Proportional Representation v. Winner-Take-All
Most democracies have Proportionally Representative (PR) government unlike America's winner-take-all system. PR fairly represents all voters and all political parties or groups proportionally to their electoral strength. Thus if candidates from one party win 30% of the votes, they get 30% of legislative seats so that government represents all segments of society, not a privileged minority the way it works under winner-take-all. It awards 100% of power to a 50.1% majority. Effectively shuts out the other 49.9%, and ends up woefully undemocratic. Combined with a two party duopoly, the power of money, privatized electronic voting, purged unwanted voters, and various other schemes it becomes a process only despots would love and envy because they have no equivalently matching system.
The Electoral College
It's another systemic flaw, but the term isn't in the Constitution. And until the early 1800s, it wasn't in common usage to describe the way presidents and vice-presidents are elected.
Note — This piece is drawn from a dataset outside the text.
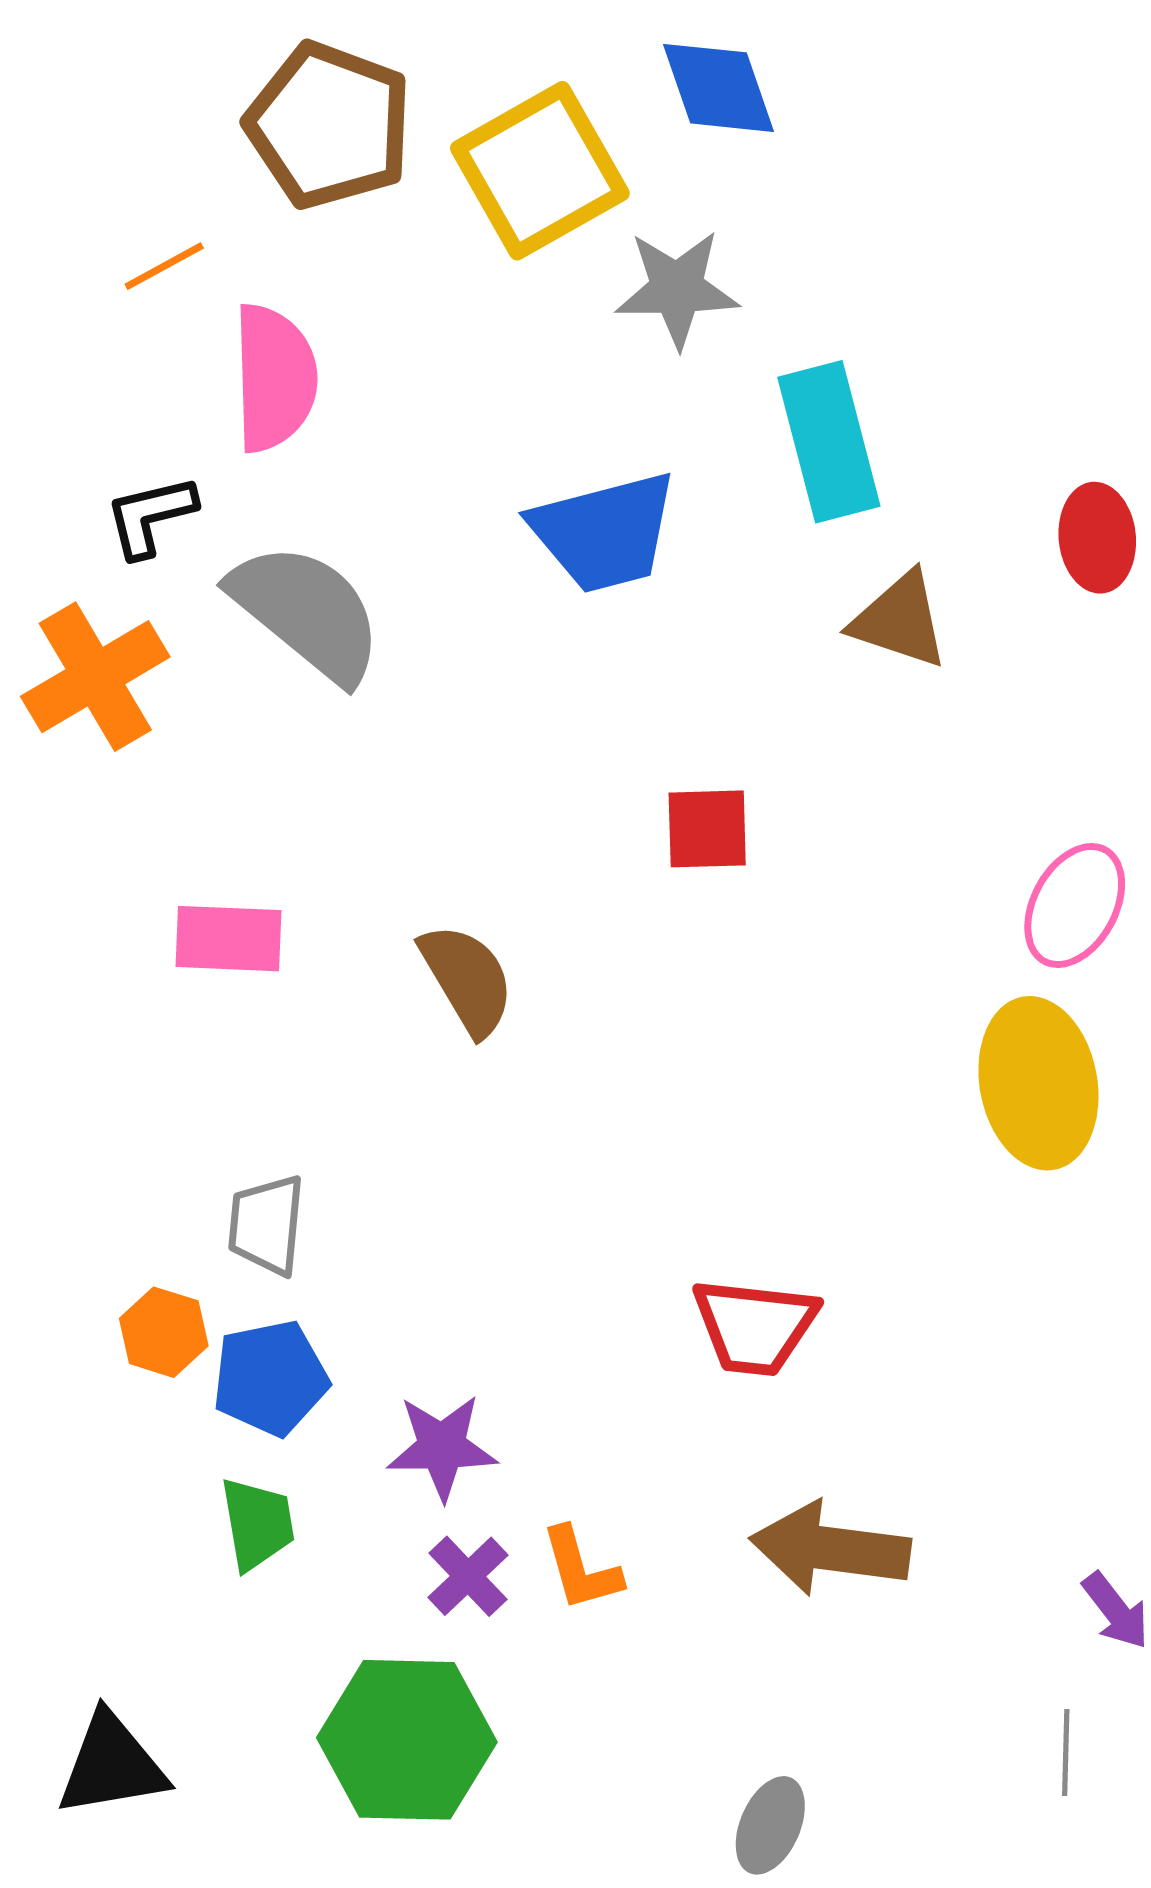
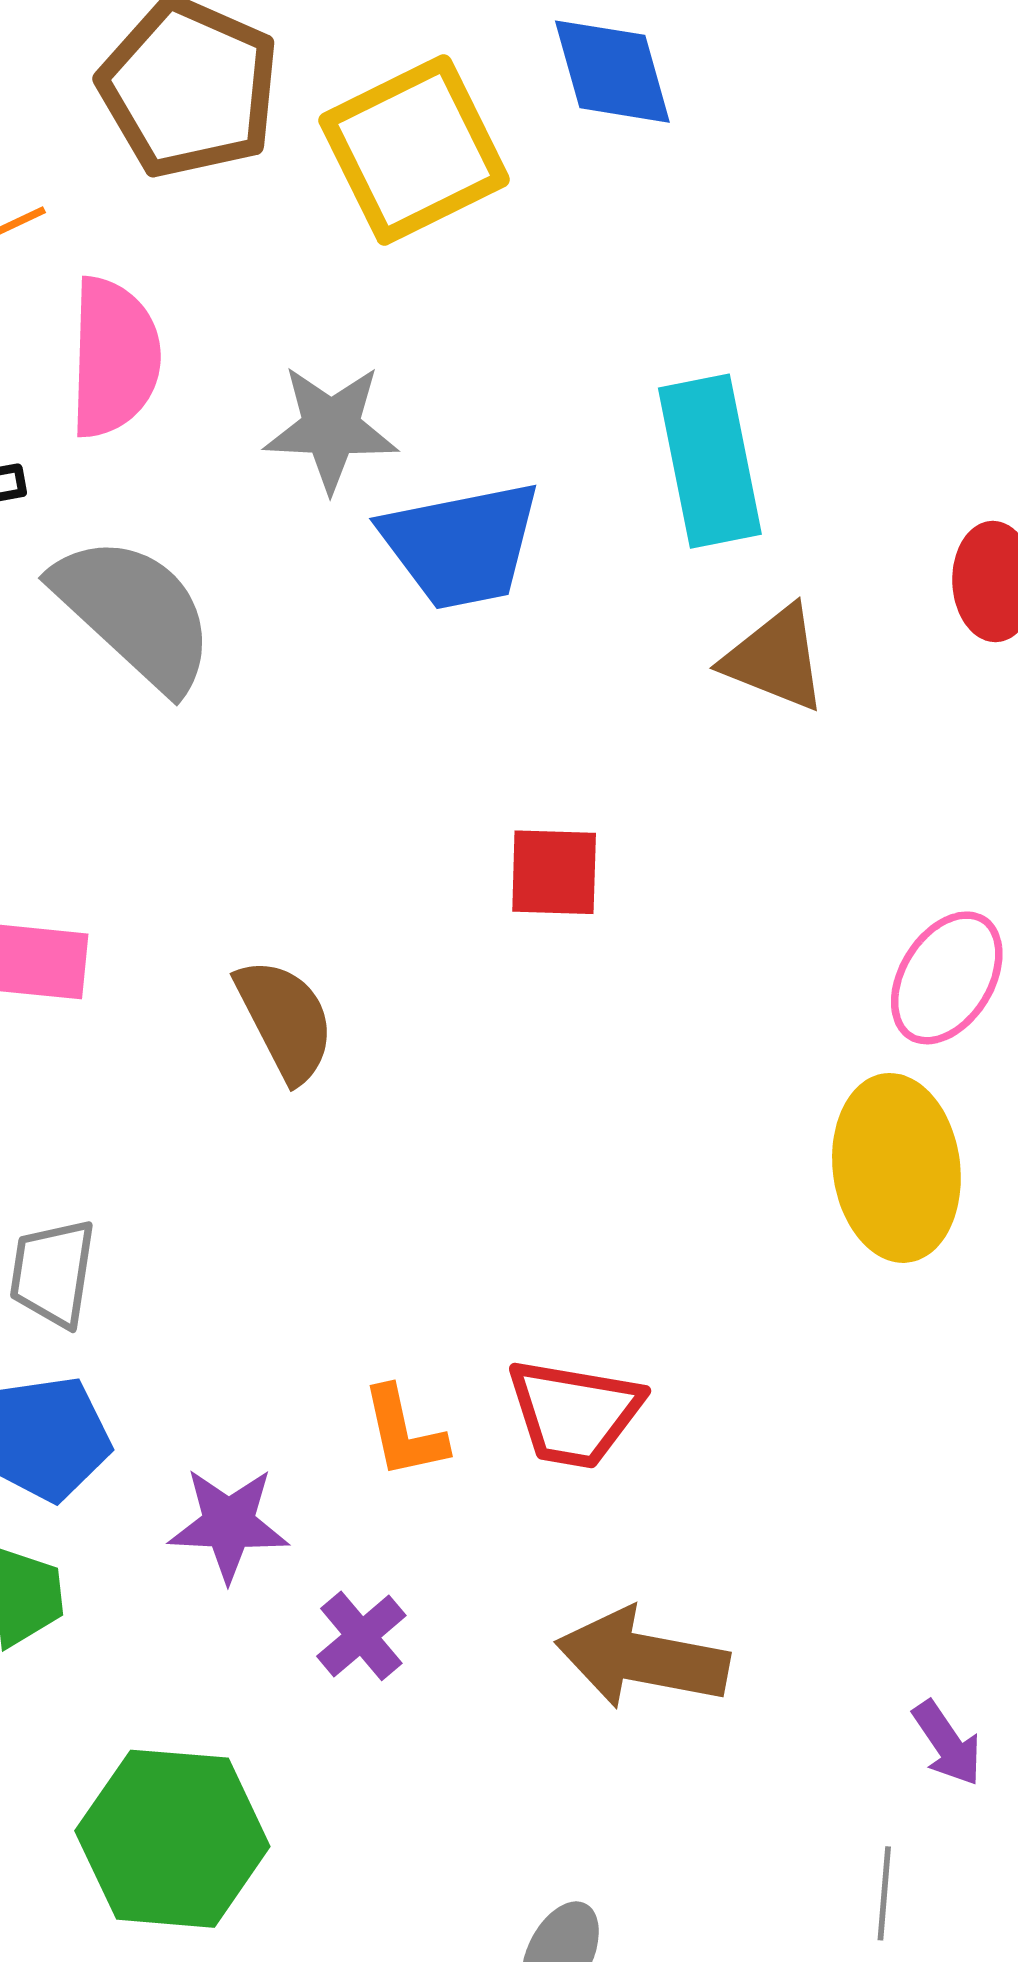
gray star: (677, 289) -> (331, 428), moved
orange L-shape: (581, 1569) -> (404, 1432), moved
purple cross: (468, 1576) -> (361, 1636), moved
However, Article II, Section 1, Clause 2 states:
"Each state shall appoint, in such Manner as the Legislature thereof may direct, a Number of Electors, equal to the whole Number of Senators and Representatives to which the State may be entitled in the Congress: but no Senator or Representative, or Person holding an Office of Trust or Profit under the United States, shall be appointed an Elector."
Article II, Section 1, Clause 3 then explained the original way electors chose presidents and vice-presidents: "The Person having the greatest Number of Votes shall be the President....after the Choice of the President, the Person having the greatest Number of Votes of the Electors shall be the Vice President." Today, of course, there's no separation between the two.
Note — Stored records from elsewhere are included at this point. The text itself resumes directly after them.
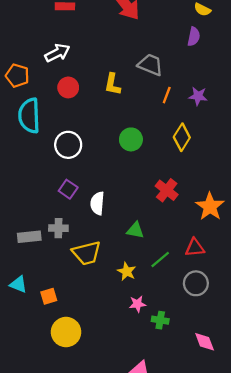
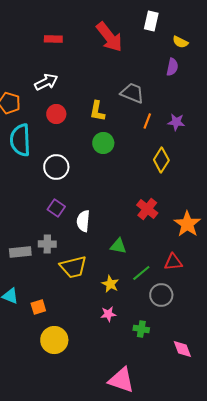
green circle: (131, 139) -> (103, 143), moved
gray circle: (196, 283) -> (161, 295), moved
pink star: (137, 304) -> (108, 314), moved

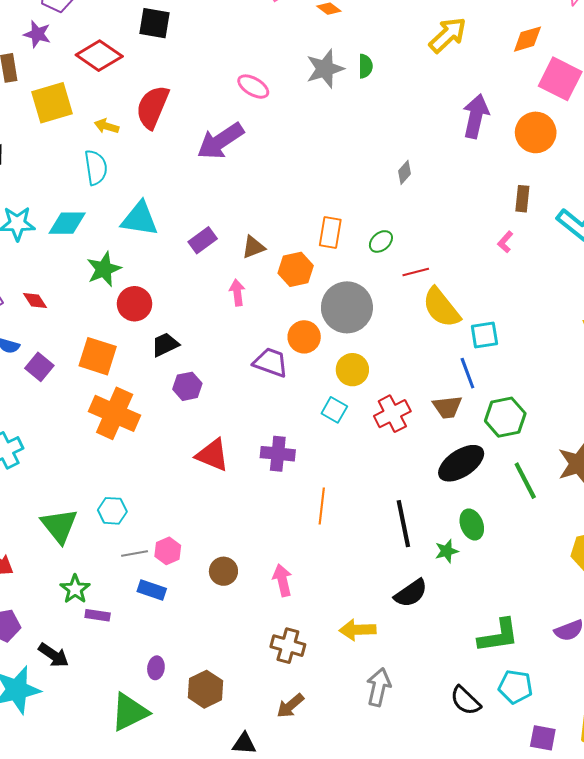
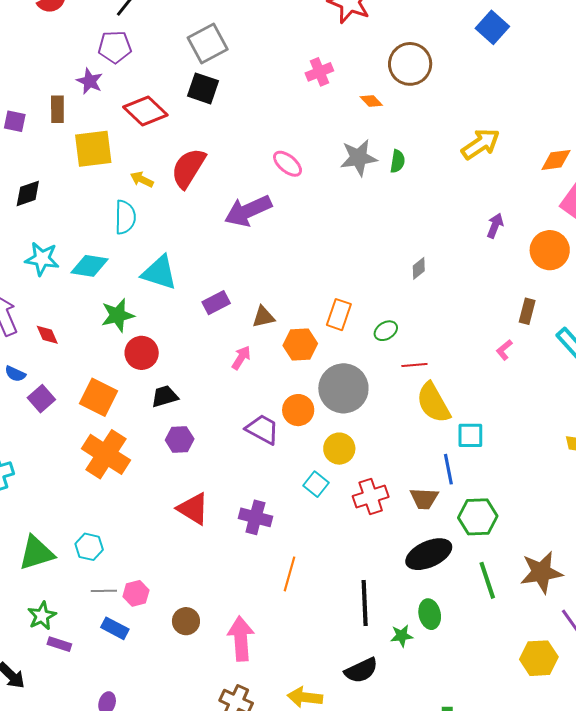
purple arrow: (476, 116) -> (495, 226), size x0.6
pink arrow: (237, 293) -> (241, 358), turned 30
green triangle: (59, 526) -> (36, 553), turned 42
pink arrow: (282, 580) -> (241, 639), size x1.4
The Framers considered several options in choosing the current one, but clearly their own self-interest came first. One idea was for Congress to choose the president. Another was for state legislatures to do it, and a third was to let the people decide by popular vote. The Founders chose a fourth way - an indirect election by each state's-appointed Number of Electors. Nearly always they support voter wishes, but they're free to vote independently if they choose. In the nation's history, 157 electors did so and went against the will of the majority.
Critics cite many concerns about the Electoral College:
- it's fundamentally undemocratic in cases where popular vote totals exceed the Electoral College count; case in point — Bush v. Gore in 2000, but there were other examples earlier in 1888, 1876 and 1824 as explained below. It happened in 1800 as well, before the 12th Amendment required electors to cast two separate votes — one for president and the other for vice-president — but the idea today is to do it for members of the same party;
- also at issue is whether large or small states gain advantage from the current system; small ones do in having a proportionally large number of electors for their populations; however, large states, by their size, have more electoral votes and thus more influence; it takes lots of small states to equal one California, New York or Texas;
- if no candidate gets a majority of electoral votes, the House chooses the president, the Senate the vice-president, and the public is left out entirely;
- the Electoral College system reinforces a two-party duopoly and shuts out independent opposition; they get unequal exposure, and most voters won't support candidates who can't win; and
- 16 times since the Electoral College's founding (2000 being the most recent), winning presidential candidates won a minority of votes; under a winner-take-all no runoff system, there's no way to know if the public's favorite was elected, especially in close races; even worse, when half the electorate opts out, a majority win can be with as little as 25.1% of eligible voters.